■ **Request**:
From the listing below, keep only the lines containing the word "label" and copy each one unchanged.

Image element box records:
_____

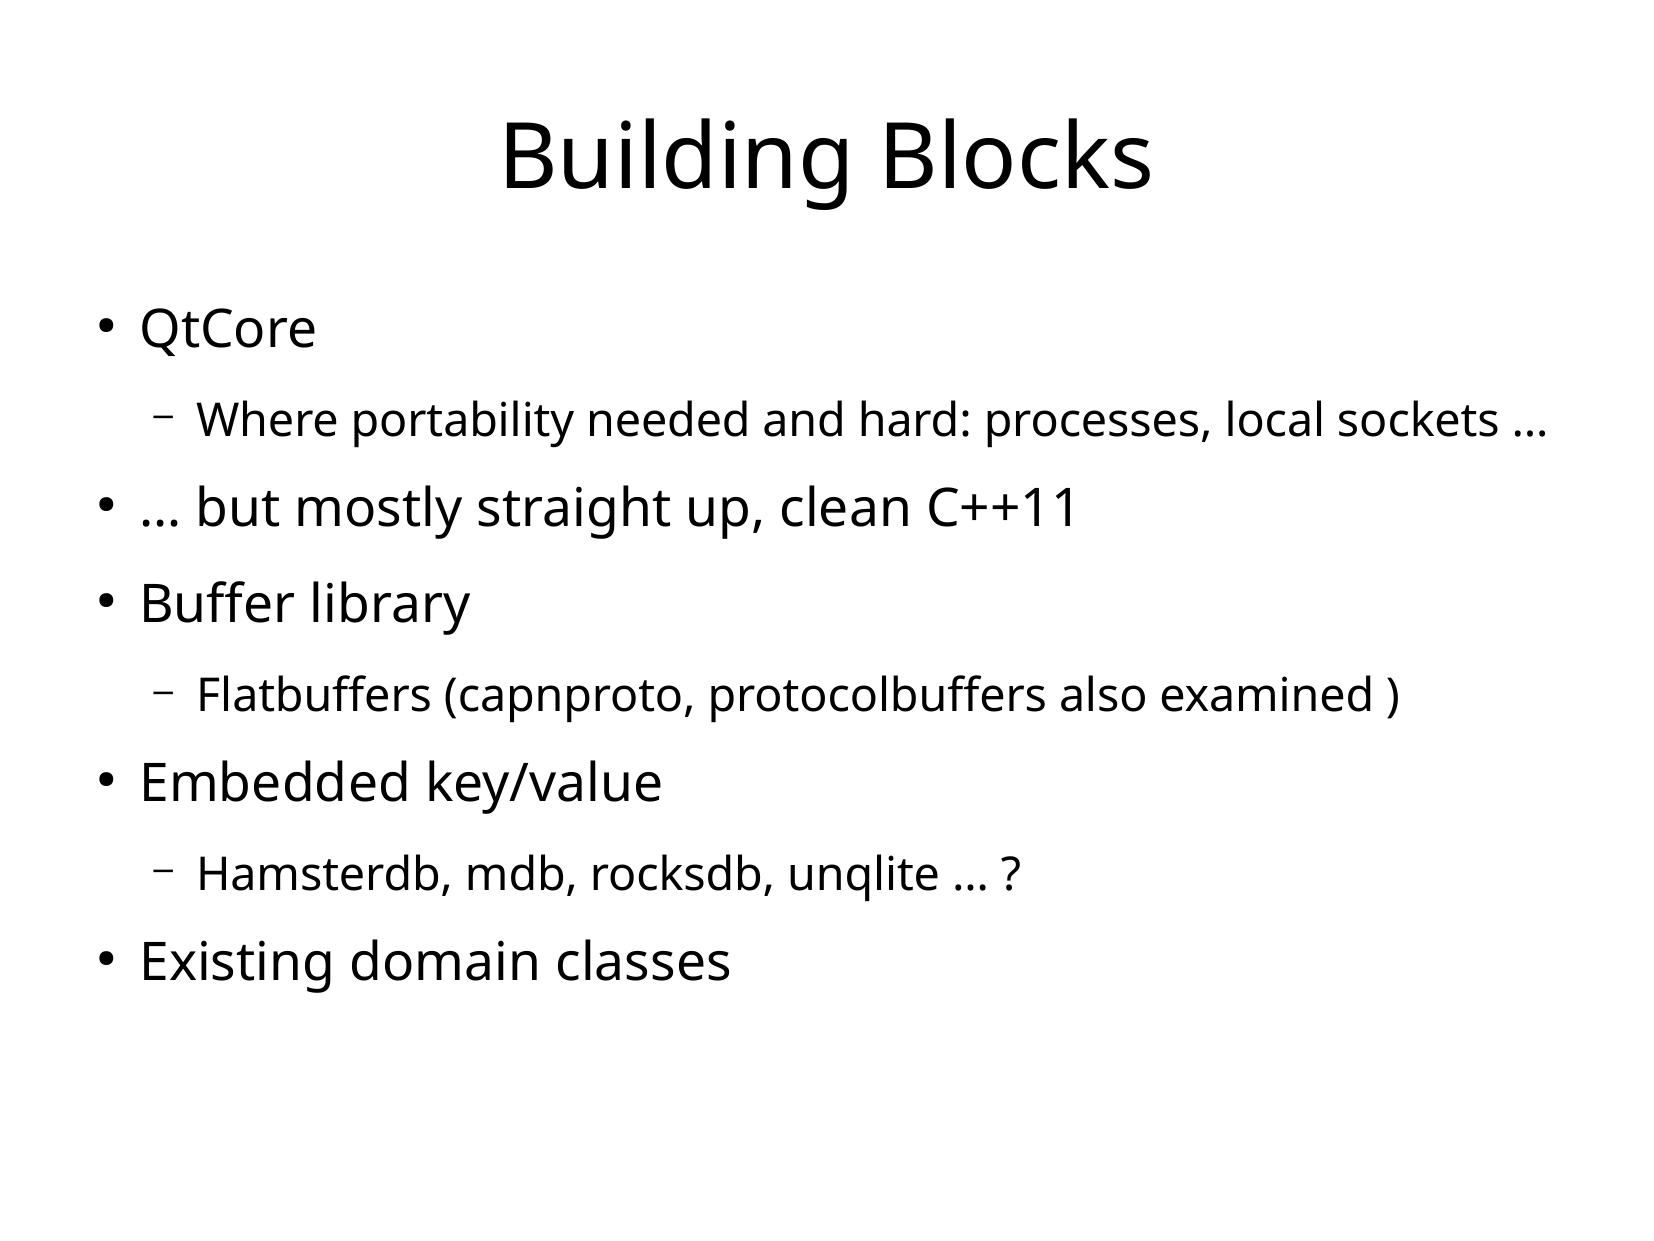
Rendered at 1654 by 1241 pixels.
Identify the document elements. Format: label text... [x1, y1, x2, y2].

title Building Blocks [82, 49, 1571, 257]
list QtCore Where portability needed and hard: processes, local sockets … … but mostly straight up, clean C++11 Buffer library Flatbuffers (capnproto, protocolbuffers also examined ) Embedded key/value Hamsterdb, mdb, rocksdb, unqlite … ? Existing domain classes [82, 290, 1571, 1010]
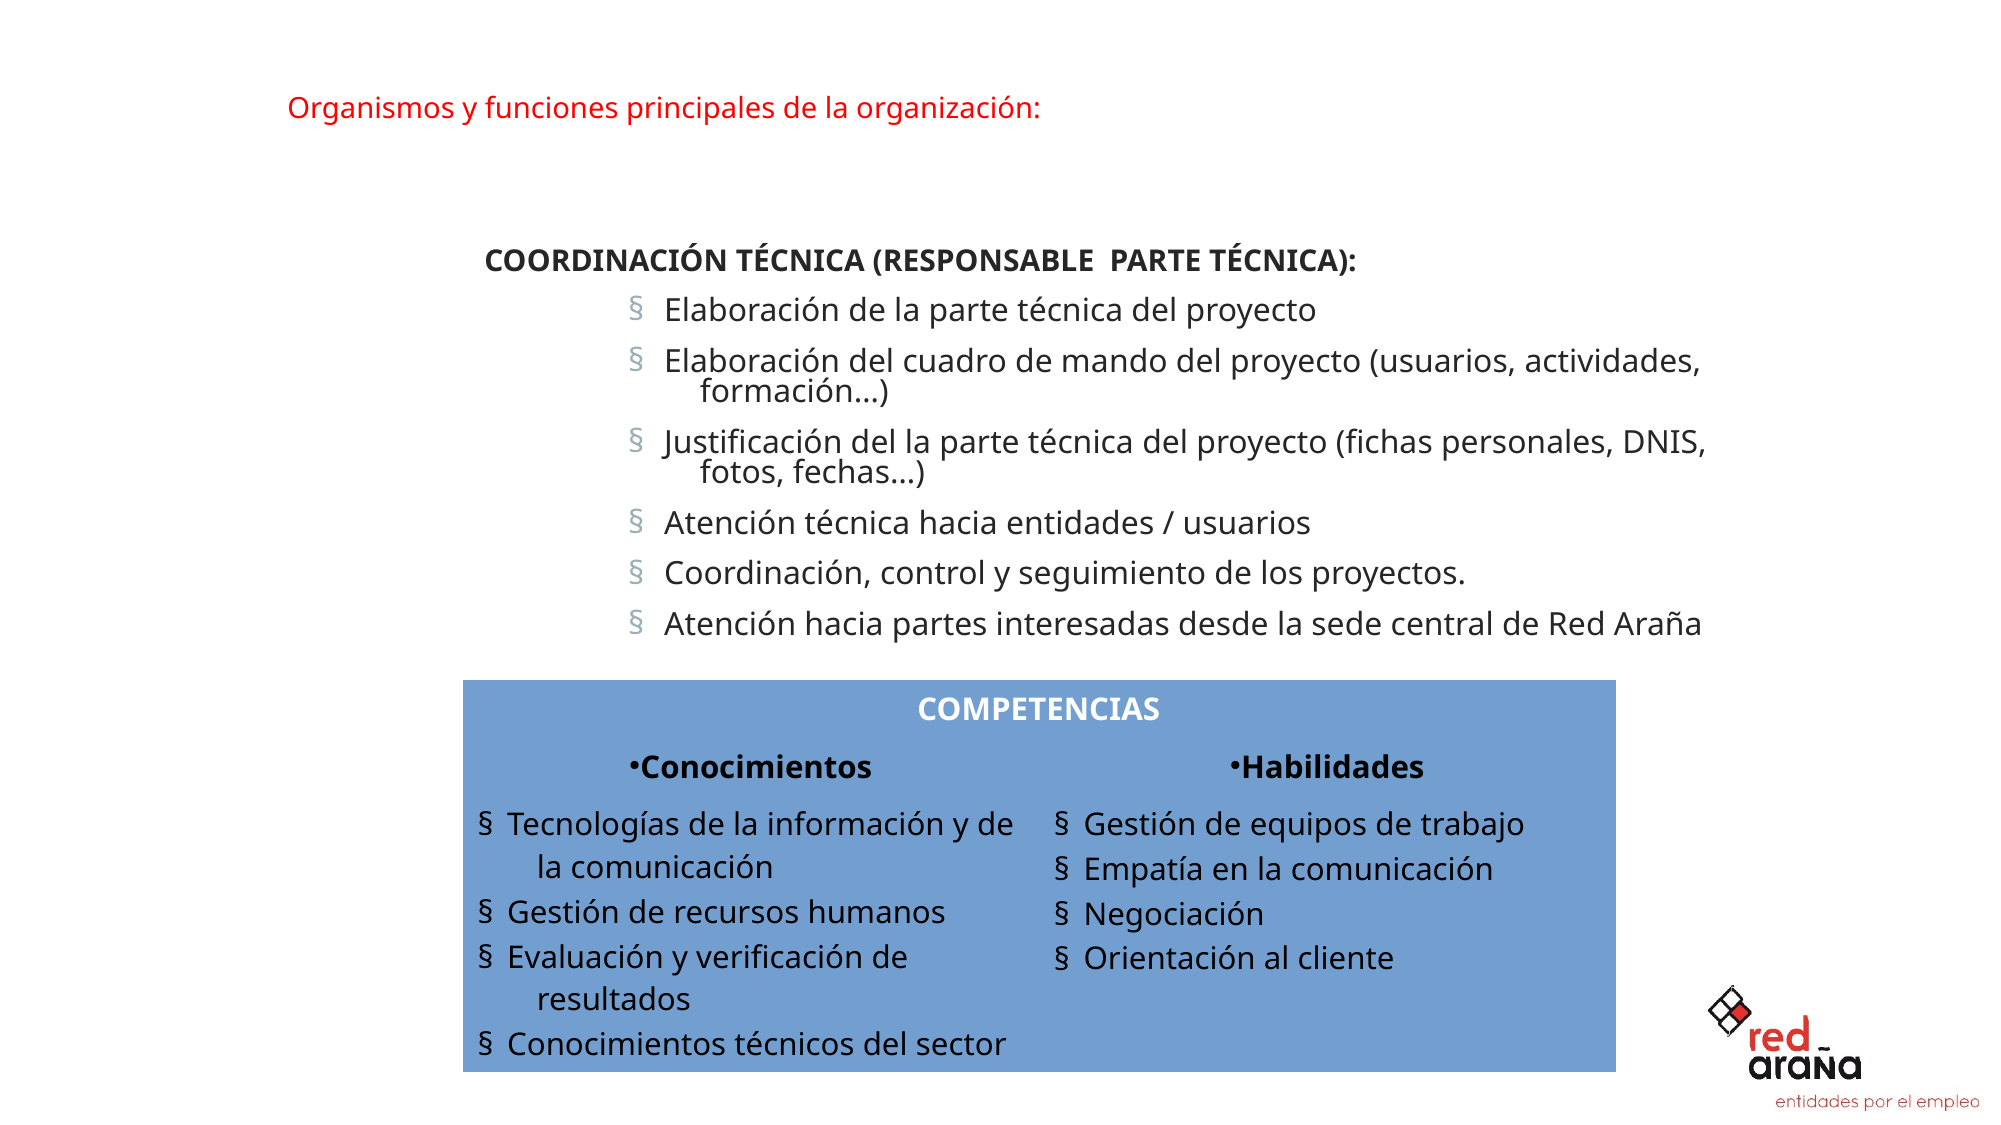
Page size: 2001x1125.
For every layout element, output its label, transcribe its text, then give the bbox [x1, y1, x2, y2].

table_header COMPETENCIAS [463, 680, 1616, 737]
table_cell Habilidades [1039, 737, 1616, 795]
text_box Organismos y funciones principales de la organización: [272, 79, 1381, 166]
table_cell Conocimientos [463, 737, 1039, 795]
table_cell Gestión de equipos de trabajo Empatía en la comunicación Negociación Orientación al cliente [1039, 795, 1616, 1072]
list COORDINACIÓN TÉCNICA (RESPONSABLE PARTE TÉCNICA): Elaboración de la parte técnica del proyecto Elaboración del cuadro de mando del proyecto (usuarios, actividades, formación…) Justificación del la parte técnica del proyecto (fichas personales, DNIS, fotos, fechas…) Atención técnica hacia entidades / usuarios Coordinación, control y seguimiento de los proyectos. Atención hacia partes interesadas desde la sede central de Red Araña [469, 240, 1813, 651]
picture [1708, 985, 1979, 1111]
table_cell Tecnologías de la información y de la comunicación Gestión de recursos humanos Evaluación y verificación de resultados Conocimientos técnicos del sector [463, 795, 1039, 1072]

_____

■ **Output of the exercise**:
Identify the document elements. Format: label text... [x1, y1, x2, y2].
For every layout element, output its label, transcribe its text, then give the bbox [x1, y1, x2, y2].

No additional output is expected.